Scénario : Jakupi
Dessin : Jakupi
Editeur : Dupuis
Sortie : 03 mai 2019
Genre : Histoire, Aventure
En 2006, Gani Jakupi serait tombé sur une photo qui aurait éveillé sa curiosité. On peut dire sans euphémisme que cette simple image – représentant un Américain venu à Cuba se battre aux côtés des castristes – est à l’origine du plus grand travail de sa vie. Pendant douze ans, le bédéiste kosovar va se consacrer à la recherche de documents et témoignages qui pourraient lui en dire plus sur cet homme, celui qu’on appelle El Commandante Yankee.
Cuba, 1952. Peu soutenu par son peuple mais secondé par les États-Unis, Fulgencio Batista utilise la force pour prendre le pouvoir. Le peuple se révolte avec à ses côtés William Alexander Morgan, l’un des rares étrangers et le seul Américain à avoir participé activement à la révolution cubaine. Si la cause est noble, les débuts sont durs pour Morgan qui a du mal à s’habituer au climat et à gagner la confiance de ses frères d’armes. Mais Morgan apparaît vite tel qu’il est : un homme honnête et dévoué dont les talents de bandit et de militaire peuvent être très utiles. Et même après les désillusions de la montée au pouvoir de Castro, Morgan restera intègre et continuera à se battre pour les idéaux qu’il a toujours défendus. Mais dans cette aventure, l’Américain trouvera plus que le plaisir de lutter pour des convictions, il rencontrera l’amour et l’amitié, il donnera un sens à sa vie.
El Commandante Yankee, ce n’est pas tout à fait l’histoire de la révolution cubaine telle qu’on la connaît. Cette fois ce n’est pas un Che souriant, symbole de rébellion, qui est dressé en héros. Que du contraire, Guevara n’apparaît que comme un manipulateur, avide de reconnaissance. À la place, ce sont les hommes de l’ombre, ceux qui ont combattu à Escambray avec le Segundo Frente, que l’on met à l’affiche. Bien sûr, pour raconter le combat de ces braves que l’histoire a écarté, il faut une sacrée documentation. Mais il faut aussi un bon esprit de synthèse. Et l’auteur fait un réel effort pour rendre l’histoire compréhensible, en s’accordant de petits remaniements et en éludant quelques passages. Mais malgré tout, le récit reste difficile à aborder pour celui qui n’a qu’une connaissance très succincte de l’histoire cubaine. Entre barbus, les personnages se confondent et certains événements s’entremêlent. L’auteur donne parfois l’impression qu’à s’être trop documenté, il a oublié que le lecteur ne l’est pas.
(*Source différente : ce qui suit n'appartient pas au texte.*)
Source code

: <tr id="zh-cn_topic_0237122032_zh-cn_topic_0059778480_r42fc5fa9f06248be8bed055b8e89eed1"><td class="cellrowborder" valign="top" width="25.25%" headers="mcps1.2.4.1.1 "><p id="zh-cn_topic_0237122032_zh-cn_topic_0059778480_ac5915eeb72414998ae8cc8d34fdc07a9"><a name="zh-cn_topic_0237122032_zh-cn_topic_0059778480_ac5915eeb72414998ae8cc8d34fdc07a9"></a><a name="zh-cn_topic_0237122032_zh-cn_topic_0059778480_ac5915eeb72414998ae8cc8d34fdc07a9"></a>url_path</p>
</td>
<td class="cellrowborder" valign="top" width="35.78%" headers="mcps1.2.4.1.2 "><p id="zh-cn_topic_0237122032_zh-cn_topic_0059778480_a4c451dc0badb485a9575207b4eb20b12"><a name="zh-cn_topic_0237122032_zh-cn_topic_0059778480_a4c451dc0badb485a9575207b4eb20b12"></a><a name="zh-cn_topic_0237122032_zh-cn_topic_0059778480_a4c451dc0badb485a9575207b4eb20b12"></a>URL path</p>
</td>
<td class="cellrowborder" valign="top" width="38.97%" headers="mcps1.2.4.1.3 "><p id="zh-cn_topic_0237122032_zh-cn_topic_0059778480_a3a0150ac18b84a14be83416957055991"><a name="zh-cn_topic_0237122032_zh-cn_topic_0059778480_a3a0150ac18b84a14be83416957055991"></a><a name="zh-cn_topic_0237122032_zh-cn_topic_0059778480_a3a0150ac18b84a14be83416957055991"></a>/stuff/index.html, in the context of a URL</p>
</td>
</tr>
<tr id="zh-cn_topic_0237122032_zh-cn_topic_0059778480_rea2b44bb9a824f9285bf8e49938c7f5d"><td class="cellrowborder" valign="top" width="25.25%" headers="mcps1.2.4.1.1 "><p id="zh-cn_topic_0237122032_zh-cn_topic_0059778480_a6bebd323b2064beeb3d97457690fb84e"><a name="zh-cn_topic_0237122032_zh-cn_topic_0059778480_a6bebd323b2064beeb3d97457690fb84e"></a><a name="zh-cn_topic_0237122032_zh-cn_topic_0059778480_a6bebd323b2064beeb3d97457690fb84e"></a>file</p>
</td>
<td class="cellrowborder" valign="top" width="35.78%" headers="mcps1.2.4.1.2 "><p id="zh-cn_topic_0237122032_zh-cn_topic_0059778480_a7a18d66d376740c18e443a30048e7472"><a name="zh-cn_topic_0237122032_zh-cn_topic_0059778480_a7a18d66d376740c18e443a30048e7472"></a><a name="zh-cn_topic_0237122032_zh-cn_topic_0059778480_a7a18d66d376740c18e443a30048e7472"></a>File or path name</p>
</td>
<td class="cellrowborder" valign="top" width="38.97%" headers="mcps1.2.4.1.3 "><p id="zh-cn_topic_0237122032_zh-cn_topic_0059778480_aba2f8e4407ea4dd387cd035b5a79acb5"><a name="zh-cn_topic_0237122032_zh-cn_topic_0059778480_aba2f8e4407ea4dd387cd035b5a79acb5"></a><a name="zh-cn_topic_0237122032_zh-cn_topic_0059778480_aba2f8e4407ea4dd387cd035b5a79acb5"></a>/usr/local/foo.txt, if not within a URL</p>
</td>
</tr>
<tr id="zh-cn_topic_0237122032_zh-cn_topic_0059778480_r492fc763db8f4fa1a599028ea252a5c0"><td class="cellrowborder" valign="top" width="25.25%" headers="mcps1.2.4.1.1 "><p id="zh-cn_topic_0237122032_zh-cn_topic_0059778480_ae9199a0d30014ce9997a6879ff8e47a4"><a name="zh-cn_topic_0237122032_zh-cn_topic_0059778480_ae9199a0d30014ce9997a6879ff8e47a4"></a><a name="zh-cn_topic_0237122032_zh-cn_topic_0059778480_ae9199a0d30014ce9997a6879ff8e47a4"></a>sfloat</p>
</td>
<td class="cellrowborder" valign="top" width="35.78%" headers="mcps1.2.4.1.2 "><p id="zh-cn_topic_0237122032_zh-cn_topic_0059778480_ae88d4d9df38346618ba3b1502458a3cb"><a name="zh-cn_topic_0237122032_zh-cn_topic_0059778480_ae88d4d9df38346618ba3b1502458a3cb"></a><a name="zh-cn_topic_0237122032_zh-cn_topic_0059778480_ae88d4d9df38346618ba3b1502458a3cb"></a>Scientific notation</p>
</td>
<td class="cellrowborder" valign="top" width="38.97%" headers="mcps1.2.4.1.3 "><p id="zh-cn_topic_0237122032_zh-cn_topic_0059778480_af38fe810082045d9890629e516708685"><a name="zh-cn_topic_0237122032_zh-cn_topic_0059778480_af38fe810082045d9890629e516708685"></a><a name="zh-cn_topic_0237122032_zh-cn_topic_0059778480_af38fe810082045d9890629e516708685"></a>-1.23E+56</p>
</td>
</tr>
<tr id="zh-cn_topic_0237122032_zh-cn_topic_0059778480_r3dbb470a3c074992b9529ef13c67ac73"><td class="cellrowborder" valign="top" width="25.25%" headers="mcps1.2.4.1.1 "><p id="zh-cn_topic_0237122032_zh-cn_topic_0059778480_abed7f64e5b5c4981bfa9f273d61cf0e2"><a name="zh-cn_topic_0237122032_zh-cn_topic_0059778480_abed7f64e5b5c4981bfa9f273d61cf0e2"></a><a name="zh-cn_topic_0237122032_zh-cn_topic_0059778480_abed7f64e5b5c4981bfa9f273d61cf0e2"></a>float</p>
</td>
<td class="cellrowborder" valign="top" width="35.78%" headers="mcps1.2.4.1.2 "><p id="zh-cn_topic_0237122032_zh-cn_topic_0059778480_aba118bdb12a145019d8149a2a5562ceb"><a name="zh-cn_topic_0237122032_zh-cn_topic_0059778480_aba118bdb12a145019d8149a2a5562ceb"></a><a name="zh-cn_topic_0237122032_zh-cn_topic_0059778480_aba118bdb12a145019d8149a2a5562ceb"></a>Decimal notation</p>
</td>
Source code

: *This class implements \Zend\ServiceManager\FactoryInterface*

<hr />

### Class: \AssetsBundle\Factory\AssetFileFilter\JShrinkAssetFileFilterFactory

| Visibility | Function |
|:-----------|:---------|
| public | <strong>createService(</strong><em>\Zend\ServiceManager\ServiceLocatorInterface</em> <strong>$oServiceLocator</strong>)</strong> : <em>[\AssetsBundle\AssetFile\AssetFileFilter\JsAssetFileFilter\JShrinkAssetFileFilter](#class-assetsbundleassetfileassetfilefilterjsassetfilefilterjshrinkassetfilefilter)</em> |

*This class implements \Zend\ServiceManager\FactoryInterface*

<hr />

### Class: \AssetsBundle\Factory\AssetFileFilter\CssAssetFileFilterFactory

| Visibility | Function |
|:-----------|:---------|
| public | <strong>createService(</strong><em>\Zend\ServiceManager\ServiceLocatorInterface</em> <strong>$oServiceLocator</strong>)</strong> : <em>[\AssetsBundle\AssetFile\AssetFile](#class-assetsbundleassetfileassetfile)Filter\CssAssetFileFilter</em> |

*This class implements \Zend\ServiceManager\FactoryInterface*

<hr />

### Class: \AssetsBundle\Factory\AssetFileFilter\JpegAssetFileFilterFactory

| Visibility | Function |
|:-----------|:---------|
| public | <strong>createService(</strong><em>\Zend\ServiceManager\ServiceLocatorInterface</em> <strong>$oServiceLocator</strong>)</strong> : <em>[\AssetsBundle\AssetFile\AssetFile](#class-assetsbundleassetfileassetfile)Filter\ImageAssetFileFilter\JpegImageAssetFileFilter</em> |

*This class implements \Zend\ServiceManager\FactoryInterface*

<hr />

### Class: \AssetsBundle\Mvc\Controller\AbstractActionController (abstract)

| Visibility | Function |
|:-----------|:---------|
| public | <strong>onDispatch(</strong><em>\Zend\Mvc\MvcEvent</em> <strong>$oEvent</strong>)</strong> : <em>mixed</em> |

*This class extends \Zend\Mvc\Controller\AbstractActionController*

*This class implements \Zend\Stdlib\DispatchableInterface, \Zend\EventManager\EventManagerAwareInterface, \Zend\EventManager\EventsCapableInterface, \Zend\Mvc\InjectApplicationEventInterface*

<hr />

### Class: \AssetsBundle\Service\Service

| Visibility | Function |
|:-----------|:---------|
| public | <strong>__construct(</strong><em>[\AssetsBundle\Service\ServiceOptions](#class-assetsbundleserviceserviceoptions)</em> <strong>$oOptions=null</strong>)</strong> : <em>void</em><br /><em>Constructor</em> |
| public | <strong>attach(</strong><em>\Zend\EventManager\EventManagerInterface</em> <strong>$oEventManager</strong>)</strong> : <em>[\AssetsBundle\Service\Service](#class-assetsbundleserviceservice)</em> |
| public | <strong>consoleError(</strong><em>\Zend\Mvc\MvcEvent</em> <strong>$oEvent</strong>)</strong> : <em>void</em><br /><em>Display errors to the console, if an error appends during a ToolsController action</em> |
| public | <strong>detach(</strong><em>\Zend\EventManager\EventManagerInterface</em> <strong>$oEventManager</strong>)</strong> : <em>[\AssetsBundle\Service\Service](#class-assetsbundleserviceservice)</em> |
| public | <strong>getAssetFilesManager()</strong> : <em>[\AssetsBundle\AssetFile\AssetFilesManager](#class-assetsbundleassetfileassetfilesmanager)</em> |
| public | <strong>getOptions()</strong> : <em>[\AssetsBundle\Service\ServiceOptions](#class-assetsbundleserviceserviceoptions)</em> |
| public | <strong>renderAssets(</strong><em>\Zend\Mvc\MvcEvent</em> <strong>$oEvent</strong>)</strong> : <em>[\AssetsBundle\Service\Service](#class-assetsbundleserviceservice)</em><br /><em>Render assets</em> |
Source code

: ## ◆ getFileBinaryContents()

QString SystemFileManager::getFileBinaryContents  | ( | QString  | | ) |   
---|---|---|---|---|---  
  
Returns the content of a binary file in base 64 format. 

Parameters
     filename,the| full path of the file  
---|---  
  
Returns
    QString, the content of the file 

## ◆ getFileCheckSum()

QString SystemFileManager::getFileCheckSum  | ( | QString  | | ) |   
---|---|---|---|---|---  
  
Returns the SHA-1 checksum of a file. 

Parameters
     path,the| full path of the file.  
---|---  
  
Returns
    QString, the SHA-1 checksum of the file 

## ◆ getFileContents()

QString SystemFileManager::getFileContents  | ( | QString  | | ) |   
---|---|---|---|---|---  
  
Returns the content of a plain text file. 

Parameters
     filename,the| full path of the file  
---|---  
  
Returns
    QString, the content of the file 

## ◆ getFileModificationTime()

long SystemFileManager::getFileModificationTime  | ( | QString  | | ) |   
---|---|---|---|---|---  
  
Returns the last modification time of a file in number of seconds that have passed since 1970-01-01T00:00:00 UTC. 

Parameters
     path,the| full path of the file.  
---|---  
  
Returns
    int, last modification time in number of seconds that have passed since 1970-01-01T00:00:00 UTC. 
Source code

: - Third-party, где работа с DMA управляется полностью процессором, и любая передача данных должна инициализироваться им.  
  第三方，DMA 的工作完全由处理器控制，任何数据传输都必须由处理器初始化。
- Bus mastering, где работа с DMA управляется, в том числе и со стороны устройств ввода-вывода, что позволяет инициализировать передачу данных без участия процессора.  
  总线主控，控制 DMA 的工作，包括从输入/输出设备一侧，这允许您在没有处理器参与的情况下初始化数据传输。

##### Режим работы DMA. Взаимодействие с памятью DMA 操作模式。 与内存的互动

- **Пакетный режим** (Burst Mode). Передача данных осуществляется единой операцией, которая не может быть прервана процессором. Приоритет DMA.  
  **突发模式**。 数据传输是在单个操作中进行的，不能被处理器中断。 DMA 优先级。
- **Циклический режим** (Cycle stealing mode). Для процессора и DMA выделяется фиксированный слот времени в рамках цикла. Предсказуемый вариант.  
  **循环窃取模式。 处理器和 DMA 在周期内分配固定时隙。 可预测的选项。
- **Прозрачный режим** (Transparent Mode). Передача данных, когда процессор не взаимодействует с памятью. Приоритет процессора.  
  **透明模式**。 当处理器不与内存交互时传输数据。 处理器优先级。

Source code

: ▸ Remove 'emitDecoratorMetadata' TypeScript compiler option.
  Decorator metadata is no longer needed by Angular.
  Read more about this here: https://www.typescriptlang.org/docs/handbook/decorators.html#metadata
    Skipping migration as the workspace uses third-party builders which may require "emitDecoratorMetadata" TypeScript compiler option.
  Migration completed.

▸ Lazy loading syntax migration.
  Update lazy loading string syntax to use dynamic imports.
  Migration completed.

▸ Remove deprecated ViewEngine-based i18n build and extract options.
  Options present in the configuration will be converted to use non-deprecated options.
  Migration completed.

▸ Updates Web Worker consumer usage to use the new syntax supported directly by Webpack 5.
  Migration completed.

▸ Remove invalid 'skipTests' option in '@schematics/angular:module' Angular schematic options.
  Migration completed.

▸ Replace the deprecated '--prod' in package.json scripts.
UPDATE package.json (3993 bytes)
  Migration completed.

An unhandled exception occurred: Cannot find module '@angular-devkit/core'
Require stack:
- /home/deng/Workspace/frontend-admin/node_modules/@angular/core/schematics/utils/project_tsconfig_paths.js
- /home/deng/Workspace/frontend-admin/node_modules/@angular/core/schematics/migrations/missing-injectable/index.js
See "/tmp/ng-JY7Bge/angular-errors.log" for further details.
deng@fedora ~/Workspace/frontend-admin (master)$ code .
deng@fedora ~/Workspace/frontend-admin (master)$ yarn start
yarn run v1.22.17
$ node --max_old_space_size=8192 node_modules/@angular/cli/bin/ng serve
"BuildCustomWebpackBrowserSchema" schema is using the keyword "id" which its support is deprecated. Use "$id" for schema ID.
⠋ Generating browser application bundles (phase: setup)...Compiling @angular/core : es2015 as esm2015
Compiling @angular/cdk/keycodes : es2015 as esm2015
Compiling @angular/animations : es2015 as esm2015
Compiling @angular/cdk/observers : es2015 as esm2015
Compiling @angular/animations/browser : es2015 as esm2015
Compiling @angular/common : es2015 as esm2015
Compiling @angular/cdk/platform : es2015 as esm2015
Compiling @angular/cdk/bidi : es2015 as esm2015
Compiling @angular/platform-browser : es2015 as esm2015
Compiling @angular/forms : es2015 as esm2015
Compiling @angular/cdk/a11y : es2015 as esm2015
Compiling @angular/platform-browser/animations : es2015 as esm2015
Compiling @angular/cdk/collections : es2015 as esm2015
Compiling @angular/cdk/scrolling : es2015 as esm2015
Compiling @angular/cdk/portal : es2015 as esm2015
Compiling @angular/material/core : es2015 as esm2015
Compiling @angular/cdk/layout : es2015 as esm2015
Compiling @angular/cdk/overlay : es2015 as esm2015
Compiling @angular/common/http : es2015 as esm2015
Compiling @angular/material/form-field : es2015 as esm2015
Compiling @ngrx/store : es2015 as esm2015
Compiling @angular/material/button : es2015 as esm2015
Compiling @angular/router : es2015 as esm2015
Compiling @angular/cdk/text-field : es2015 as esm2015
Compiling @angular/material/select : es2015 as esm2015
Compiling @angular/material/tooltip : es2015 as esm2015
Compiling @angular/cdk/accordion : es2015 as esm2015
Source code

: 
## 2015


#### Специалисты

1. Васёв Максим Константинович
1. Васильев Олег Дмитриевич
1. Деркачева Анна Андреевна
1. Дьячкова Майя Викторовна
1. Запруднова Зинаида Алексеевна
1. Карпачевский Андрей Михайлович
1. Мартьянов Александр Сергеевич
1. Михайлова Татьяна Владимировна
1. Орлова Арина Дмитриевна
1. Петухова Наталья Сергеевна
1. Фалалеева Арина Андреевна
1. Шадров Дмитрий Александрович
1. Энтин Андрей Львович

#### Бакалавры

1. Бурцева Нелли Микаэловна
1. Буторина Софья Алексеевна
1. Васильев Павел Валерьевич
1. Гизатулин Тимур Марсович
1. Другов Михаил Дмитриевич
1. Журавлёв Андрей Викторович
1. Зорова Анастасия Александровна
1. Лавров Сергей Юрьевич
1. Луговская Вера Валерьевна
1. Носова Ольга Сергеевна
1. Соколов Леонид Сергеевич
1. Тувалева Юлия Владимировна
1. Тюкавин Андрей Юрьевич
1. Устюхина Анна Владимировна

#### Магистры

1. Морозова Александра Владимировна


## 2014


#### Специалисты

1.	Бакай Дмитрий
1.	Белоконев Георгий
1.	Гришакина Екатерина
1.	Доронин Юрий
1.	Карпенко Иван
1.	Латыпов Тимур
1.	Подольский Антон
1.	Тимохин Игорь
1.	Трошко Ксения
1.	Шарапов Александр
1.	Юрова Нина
Graphiquement, les images paraissent assez séduisantes. L’auteur parvient, grâce à une palette de couleurs maîtrisée et un coup de crayon expressif, à rendre compte de l’ambiance du Cuba des années 50 et de l’agitation de l’époque. Mais souvent ses dessins sont trop bavards car Jakupi mélange des aplats de couleurs très vives et des textures exagérées. Bien travaillée, El Commandante Yankee reste une bande dessinée instructive et agréable à lire.